In an article in the journal, doctors said the patient had worn monthly disposable lenses for 35 years.

The ophthalmologist british took advantage of the media coverage of this unusual case to remind the importance of follow-up in people who wear contact lenses.

Surgeons found all 27 of the contact lenses were sticking to her cornea, which caused her to experience some discomfort. Specialist trainee ophthalmologist Rupal Morjaria told Optometry Today that the woman was at a higher risk of infection.

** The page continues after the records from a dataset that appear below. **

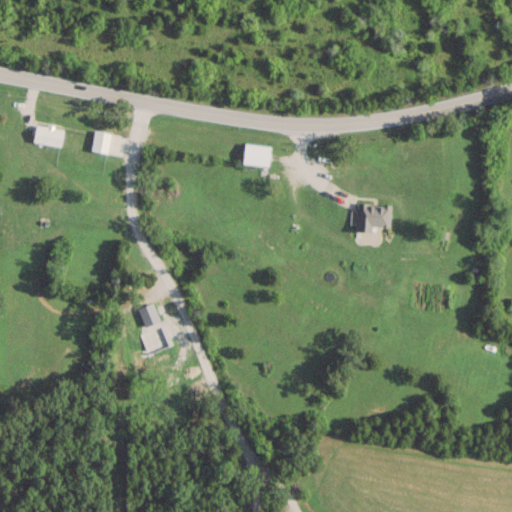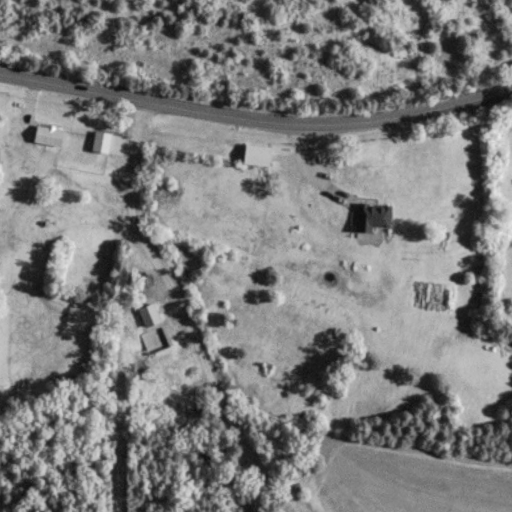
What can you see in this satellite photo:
road: (256, 117)
building: (26, 129)
building: (47, 134)
building: (99, 140)
building: (256, 153)
building: (371, 215)
road: (178, 307)
building: (148, 313)
road: (273, 479)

Although the woman in this case did not present with an infection, she did have a lot of bacteria in her eye from the contact clumps.

Optometry Today reports that in November last year, a 67-year-old woman went to hospital for a routine cataract surgery. They determined that bluish hard mass were 17 contact lenses bound together by mucus.

The incident happened November past year, but was only revealed by the British Medical Journal, in its July 5th publication.

Dr. Morjaria said it was like nothing she had ever seen before.

The woman's surgery was postponed after the contacts were removed. Instead, she had put down her discomfort to dry eyes and ageing, Morjaria said.

Doctors were also confused as to how the contact lenses were able to stay stuck in the patient's eye.

If you thought a rogue eyelash or a shampoo explosion was bad, it has nothing on the pain caused by your lens slipping itself behind your eyeball.

Below, North gives some basic tips on how to ensure you are safely using contact lenses. On examining her eyes with a microscope, they discovered 10 more contact lenses in her eye.

"In this day and age, when it is so easy to purchase contact lenses online, people become lax about having regular check ups", she added.

The patient did not report any problems due to the presence of so many lenses in her eyes.